Judging them a limited threat, Neil let his attention wander. The half-wallscreen that divided the front of the restaurant from the back was running a docu-series on Lola Malcom, “Surgeon to Second-in-Condemmed: The Story of 'Butcher' Wesninski’s Right-Hand Woman.”
Neil forced himself to sit still, to act as if he were another un-connected person, idly watching the nearest screen while he ate his meal. He should have expected this. It had been nearly a year since Lola’s death. If anything, it was a surprise the filmmakers had waited this long. The actress depicting Lola had a larger chest and a far greater volume of hair than Lola had ever possessed in life. Lola would never have worn her hair loose around her shoulders like that. She always pulled it into a severe ponytail for efficiency.

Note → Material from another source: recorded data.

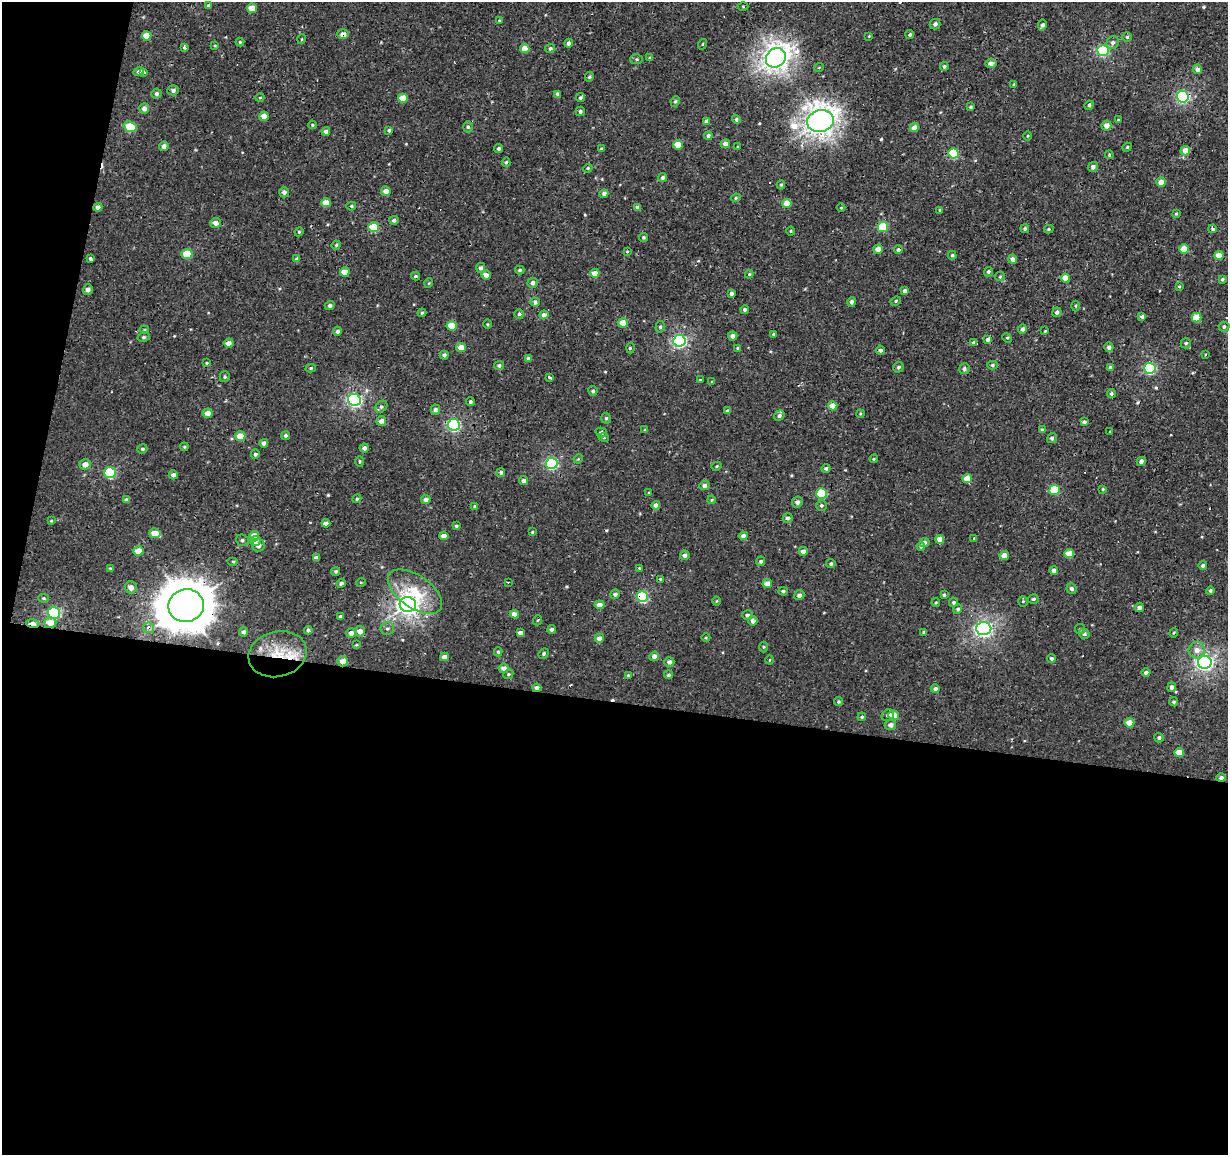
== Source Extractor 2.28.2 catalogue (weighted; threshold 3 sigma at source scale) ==
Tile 13 of 4 x 4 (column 1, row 4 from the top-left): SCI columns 4-1229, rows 282-1434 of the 4908 x 5112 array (HDU 1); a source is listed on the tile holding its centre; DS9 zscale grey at full resolution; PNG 1230 x 1157 px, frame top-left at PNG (2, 2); each listed source drawn as its Kron ellipse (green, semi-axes under 4 px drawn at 4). Shown black and unused: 42% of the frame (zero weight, under 2 of 3 exposures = <1% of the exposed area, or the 3 px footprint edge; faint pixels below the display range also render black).
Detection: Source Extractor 2.28.2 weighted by HDU 2 'WHT'; one run over the whole footprint, this tile lists its part. Background 0.00309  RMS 0.0034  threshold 0.0154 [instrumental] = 3 sigma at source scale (4.5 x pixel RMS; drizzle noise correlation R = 1.50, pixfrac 1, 0.0396/0.0396 arcsec/px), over >= 5 px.
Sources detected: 348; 9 cosmic-ray / hot-pixel residue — neither listed nor drawn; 2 inside a brighter listed object's ellipse — not listed separately; the other 337 listed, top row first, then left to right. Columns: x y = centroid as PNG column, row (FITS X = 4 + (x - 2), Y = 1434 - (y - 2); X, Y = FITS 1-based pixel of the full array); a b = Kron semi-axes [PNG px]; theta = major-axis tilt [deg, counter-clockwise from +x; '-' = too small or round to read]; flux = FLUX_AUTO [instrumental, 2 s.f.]
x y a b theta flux
209 5 4 4 - 0.74
743 6 5 3 - 0.32
252 8 5 4 - 4.8
499 20 4 3 - 0.32
935 24 5 5 - 0.95
1042 25 5 4 - 0.92
343 34 6 5 - 1.9
910 35 4 4 - 0.59
146 36 5 4 - 4.8
869 36 4 3 - 0.26
1127 37 5 5 - 0.51
302 39 5 3 - 0.29
240 42 4 4 - 0.38
1113 42 6 6 - 1.1
569 43 4 4 - 1
703 44 5 3 - 0.32
215 46 4 3 - 0.28
185 48 3 3 - 0.88
525 49 4 4 - 4.1
550 49 5 4 - 0.72
1103 50 5 5 - 37
650 58 4 4 - 0.49
776 58 10 9 - 260
637 59 6 5 - 0.59
991 63 5 5 - 1.5
944 66 5 4 - 0.58
819 67 5 3 - 0.29
1197 69 5 4 - 1.3
139 72 5 4 - 1.2
144 72 3 3 - 1.2
589 77 5 3 - 0.45
1014 84 4 3 - 0.52
173 90 5 5 - 0.93
156 94 5 5 - 0.82
558 94 3 3 - 0.82
260 97 4 3 - 0.32
1183 97 6 6 - 47
403 98 5 4 - 5.4
580 98 4 3 - 0.59
675 101 5 4 - 0.55
1089 105 5 4 - 0.76
971 107 4 3 - 0.54
144 109 5 5 - 1.8
580 111 5 4 - 0.67
264 116 4 4 - 2.8
736 119 4 4 - 0.72
1118 120 3 3 - 0.31
707 121 4 4 - 1.1
820 121 13 11 14 310
312 125 4 3 - 0.39
1107 125 5 5 - 2.6
130 127 6 5 - 11
468 127 5 5 - 0.59
914 128 4 4 - 2.6
389 130 4 4 - 0.55
326 131 4 4 - 1.5
708 136 4 4 - 0.93
1028 136 5 3 - 0.35
725 144 4 4 - 2.1
678 145 5 4 - 5.3
164 146 5 4 - 1.4
738 147 4 2 - 0.29
1127 147 5 4 - 0.37
499 149 4 4 - 0.68
601 149 4 3 - 0.56
1185 151 5 4 - 3.2
953 153 5 5 - 15
1109 155 4 3 - 0.39
506 162 5 4 - 0.51
1093 167 5 4 - 1.3
588 168 4 3 - 0.34
663 178 5 4 - 0.75
1161 182 5 4 - 2.9
781 185 4 4 - 0.51
386 191 5 5 - 2.4
284 192 5 5 - 1.1
604 194 4 4 - 1.3
736 198 5 4 - 0.45
326 203 5 4 - 4
787 203 5 4 - 4
351 206 5 4 - 0.45
98 207 4 4 - 1.4
638 207 4 4 - 1.4
841 208 4 3 - 0.28
940 210 3 3 - 0.46
1176 214 3 3 - 0.36
394 220 5 4 - 0.78
216 223 5 5 - 2.1
374 227 5 5 - 13
883 227 5 5 - 13
1025 229 4 4 - 0.64
1049 229 5 4 - 0.51
1213 229 4 3 - 0.82
791 231 4 4 - 0.35
299 232 4 4 - 0.41
643 237 5 4 - 0.51
336 245 5 4 - 0.44
878 249 5 4 - 2.6
1184 249 5 4 - 4.7
898 250 4 4 - 0.72
627 251 4 2 - 0.25
187 254 5 5 - 9.4
952 255 4 4 - 0.54
1219 255 4 4 - 3.5
90 259 4 3 - 2.3
296 259 4 4 - 0.78
1013 259 4 4 - 1.8
481 268 5 4 - 1.2
520 270 5 4 - 0.69
345 272 5 4 - 4.6
988 272 5 4 - 0.7
595 273 4 4 - 3.3
749 274 4 3 - 0.43
486 275 5 4 - 1.7
415 276 4 3 - 0.54
1000 277 5 4 - 0.37
1065 278 4 4 - 5
1222 279 4 4 - 0.52
429 283 5 3 - 0.28
533 283 5 5 - 1.2
1179 286 4 3 - 0.36
88 290 5 5 - 1.3
905 291 4 4 - 1.3
731 293 3 3 - 1
896 301 5 4 - 0.43
535 302 5 4 - 1.1
852 302 5 4 - 0.85
330 306 5 4 - 0.81
1076 306 5 3 - 0.35
745 310 4 4 - 0.71
1057 312 4 4 - 1
422 313 4 4 - 0.46
519 314 5 4 - 0.63
544 315 4 4 - 1.5
1142 316 4 4 - 0.81
1196 318 5 5 - 7.9
623 323 5 4 - 4
488 324 5 3 - 0.3
452 326 5 5 - 7.4
660 327 6 4 75 0.56
1224 327 5 5 - 0.83
1022 329 4 4 - 0.96
144 330 5 4 - 0.42
338 331 4 4 - 0.89
1045 331 3 3 - 0.31
773 334 4 4 - 0.42
733 336 4 4 - 1.4
144 337 6 4 15 0.6
1007 338 5 3 - 0.41
988 339 4 3 - 7.2
679 341 6 6 - 60
974 342 3 3 - 12
229 343 5 4 - 1.8
1186 343 5 5 - 0.52
461 347 5 4 - 3.3
1109 347 4 4 - 1.2
630 348 5 3 - 0.44
738 348 4 4 - 0.78
880 350 4 4 - 0.81
1205 354 4 3 - 0.32
444 355 4 4 - 0.94
528 358 4 4 - 1
206 363 3 3 - 0.32
992 365 5 4 - 0.6
499 366 5 4 - 0.73
898 367 5 5 - 0.74
1111 367 4 4 - 0.97
311 368 5 4 - 0.56
1150 368 5 5 - 32
964 369 6 5 - 0.74
225 377 5 5 - 0.56
550 378 4 3 - 0.71
700 379 3 3 - 0.85
712 381 4 2 - 0.32
593 391 5 4 - 0.64
1111 394 4 4 - 0.62
354 400 6 6 - 61
470 401 4 4 - 0.65
833 406 5 4 - 4.1
381 407 7 5 45 0.82
435 410 5 4 - 1
728 411 4 4 - 1.4
208 413 5 4 - 2.4
860 414 4 3 - 0.33
779 416 5 4 - 1
606 418 5 5 - 0.69
381 421 5 4 - 1.6
1084 422 4 4 - 0.84
454 425 6 6 - 46
645 430 3 3 - 0.4
1042 430 4 3 - 0.84
1109 432 3 2 - 0.36
601 433 5 5 - 0.8
240 436 5 5 - 5.4
285 436 4 4 - 0.68
604 438 5 3 - 0.31
1052 438 5 4 - 0.77
264 443 4 4 - 1.4
184 447 4 3 - 0.38
364 448 4 4 - 1
142 449 5 4 - 0.75
255 454 4 4 - 0.76
578 459 5 3 - 0.33
874 459 4 3 - 0.36
360 461 5 4 - 0.45
1141 461 4 4 - 1.3
552 463 6 5 - 38
85 464 6 5 - 2.4
717 466 5 3 - 0.41
826 468 4 4 - 0.85
501 472 4 4 - 0.95
110 473 6 5 - 25
173 475 4 4 - 1.3
967 478 5 4 - 4.8
524 481 4 4 - 1.2
704 485 5 4 - 1.2
1103 489 4 4 - 0.36
1055 490 5 5 - 11
649 493 4 3 - 0.26
822 493 5 5 - 19
357 499 4 4 - 0.36
127 500 4 4 - 1
426 500 5 4 - 1.4
712 500 4 3 - 0.43
797 502 5 5 - 1.2
656 505 4 4 - 1.6
821 505 5 5 - 0.65
475 507 3 3 - 0.72
788 518 5 5 - 0.94
51 521 4 3 - 0.33
326 523 4 4 - 1.5
456 526 4 3 - 0.56
532 532 4 3 - 0.36
155 533 5 5 - 4.1
254 535 5 4 - 2.9
444 536 4 4 - 2.1
743 536 4 4 - 1.6
940 539 4 4 - 3.3
974 539 4 3 - 2.8
242 540 6 5 - 0.8
255 541 5 5 - 4.2
924 543 5 4 - 1.2
259 546 6 6 - 1.4
921 546 4 4 - 0.73
138 551 5 5 - 4.3
803 551 4 4 - 1.8
1069 554 5 4 - 5.4
685 555 5 4 - 1.3
1004 555 4 4 - 2.9
316 558 4 4 - 1.4
233 561 5 3 - 0.37
761 561 5 4 - 0.65
831 564 4 4 - 0.55
1203 566 4 4 - 0.86
110 568 3 3 - 0.28
639 568 3 3 - 0.26
336 571 4 4 - 0.55
1054 571 4 4 - 1.7
660 579 3 3 - 1.2
361 582 5 3 - 0.27
508 582 2 2 - 0.32
341 583 4 4 - 1.1
767 584 4 4 - 3.7
131 587 6 6 - 2.1
1071 589 5 5 - 0.91
783 591 5 4 - 0.71
1210 591 4 4 - 0.62
415 592 31 16 -35 13
615 594 5 4 - 1
799 595 5 4 - 1.1
944 595 3 3 - 0.68
642 597 5 5 - 29
43 598 5 4 - 0.46
1033 599 5 4 - 0.65
716 601 4 3 - 0.26
1023 601 5 4 - 0.52
954 602 4 4 - 0.65
936 603 4 3 - 0.37
408 604 8 7 - 200
599 605 5 4 - 2.1
186 606 18 16 15 1300
1139 607 5 4 - 1.2
958 609 5 4 - 0.67
54 613 6 6 - 38
514 614 4 4 - 2
747 615 5 4 - 0.87
341 616 4 3 - 0.77
538 620 5 3 - 0.31
753 621 5 4 - 1.8
32 623 6 3 -9 3.3
50 623 6 5 - 3.3
149 628 5 5 - 1.5
387 629 7 6 - 0.96
552 629 4 4 - 1.2
984 629 7 6 - 96
1080 629 5 5 - 0.5
308 630 4 4 - 0.86
360 631 5 5 - 2.1
244 632 4 4 - 0.87
924 632 4 3 - 0.67
351 633 5 4 - 1.6
520 633 4 4 - 1.4
1174 633 5 3 - 0.36
1084 634 5 5 - 1
706 637 4 3 - 0.31
599 638 5 4 - 2.5
356 645 4 4 - 0.36
763 647 5 3 - 0.37
1197 650 8 8 - 2.3
498 652 4 4 - 0.52
544 653 6 4 49 0.68
278 654 29 23 14 14
654 656 5 4 - 1.9
444 657 4 4 - 2.1
1051 658 4 4 - 0.63
770 660 4 3 - 0.28
343 661 5 5 - 2.8
669 662 5 4 - 1.2
1205 662 7 6 - 100
504 668 5 5 - 2.1
1146 673 4 4 - 0.9
508 674 5 4 - 0.55
668 675 4 4 - 0.59
629 676 4 4 - 0.59
1172 687 5 4 - 1.1
537 688 4 4 - 1.3
935 689 4 4 - 1
838 702 4 4 - 0.49
1174 702 5 4 - 0.52
888 715 6 5 - 0.93
894 715 5 5 - 6.1
862 717 4 4 - 0.49
1129 723 5 4 - 5.4
890 725 6 5 - 1.8
1159 738 5 4 - 0.69
1179 752 5 4 - 4.8
1221 778 4 4 - 1.1
Overlapping masked pixels (flux is a lower limit): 13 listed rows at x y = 343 34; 1183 97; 90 259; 988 339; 642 597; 186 606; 32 623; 50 623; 149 628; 278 654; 343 661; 537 688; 1221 778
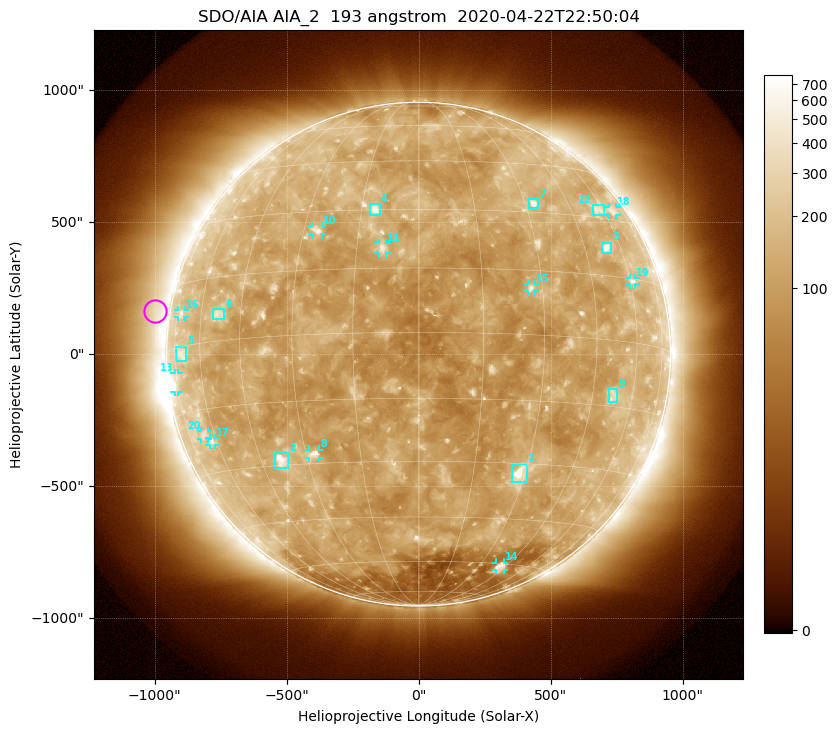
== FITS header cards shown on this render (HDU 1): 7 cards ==
TELESCOP= 'SDO/AIA'
INSTRUME= 'AIA_2'
WAVELNTH=                  193
WAVEUNIT= 'angstrom'
DATE-OBS= '2020-04-22T22:50:04.85'
CTYPE1  = 'HPLN-TAN'
CTYPE2  = 'HPLT-TAN'

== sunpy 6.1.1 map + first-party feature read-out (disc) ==
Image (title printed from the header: SDO/AIA AIA_2  193 angstrom  2020-04-22T22:50:04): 1024 x 1024 px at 2.4 arcsec/px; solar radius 954 arcsec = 398 px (full disc in frame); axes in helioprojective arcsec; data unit not stated in the header (colour bar unlabelled)
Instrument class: DISC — disc imager (sunpy class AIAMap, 193 A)
Bright regions (active regions / flare kernels): reference = the median radial profile (limb darkening/brightening removed); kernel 9 px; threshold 5 sigma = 165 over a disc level ~113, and >= 1.15x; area >= 12 px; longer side >= 10 px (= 24 arcsec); searched inside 0.97 R_sun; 25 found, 20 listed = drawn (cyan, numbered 1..; 11 of them under ~33 arcsec drawn as corner ticks so the feature stays visible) (cap 20 boxes per figure: the strongest are kept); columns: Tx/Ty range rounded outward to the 5 arcsec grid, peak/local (2 s.f.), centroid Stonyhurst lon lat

Neil slumped against the back of the booth and shielded his face with the end of the scarf he had been required to unwrap in order to eat.
Aaron was probably watching the programme, Neil thought with a sickly prickle in the back of his throat. Aaron was fascinated with Lola. Neil had been nervous until Matt had drawn him aside and explained to him that Aaron had wanted to be a surgeon, and had fallen from that dubious grace as Lola had—though for a much less murderous reason, Matt had been quick to assure Neil.
“He was good, too,” Matt had said. “He passed all the tests. But…”
“But he used to be a drug addict,” Neil filled in, recalling the archived footage he’d seen when he’d researched his new teammates. Matt, who had shared Aaron’s once-penchant for hydrosprays, winced.
“Passed all the tests except the background check,” said Allison, hooking elbows with Matt to swing herself into the conversation. “If Coach hadn’t picked him up he’d be begging for stimsticks on the street.”
Neil remembered watching Exy under cover of his threadbare sleeping bag while his mother slumbered in the front seat. Whatever impulse drove people to seek out what they couldn’t have, to linger at the edges and snap up the watered droplets that trickled down, it had nearly killed him with the longing. He wondered how quickly Aaron would have run back to the drugs without the abstinence required by Exy.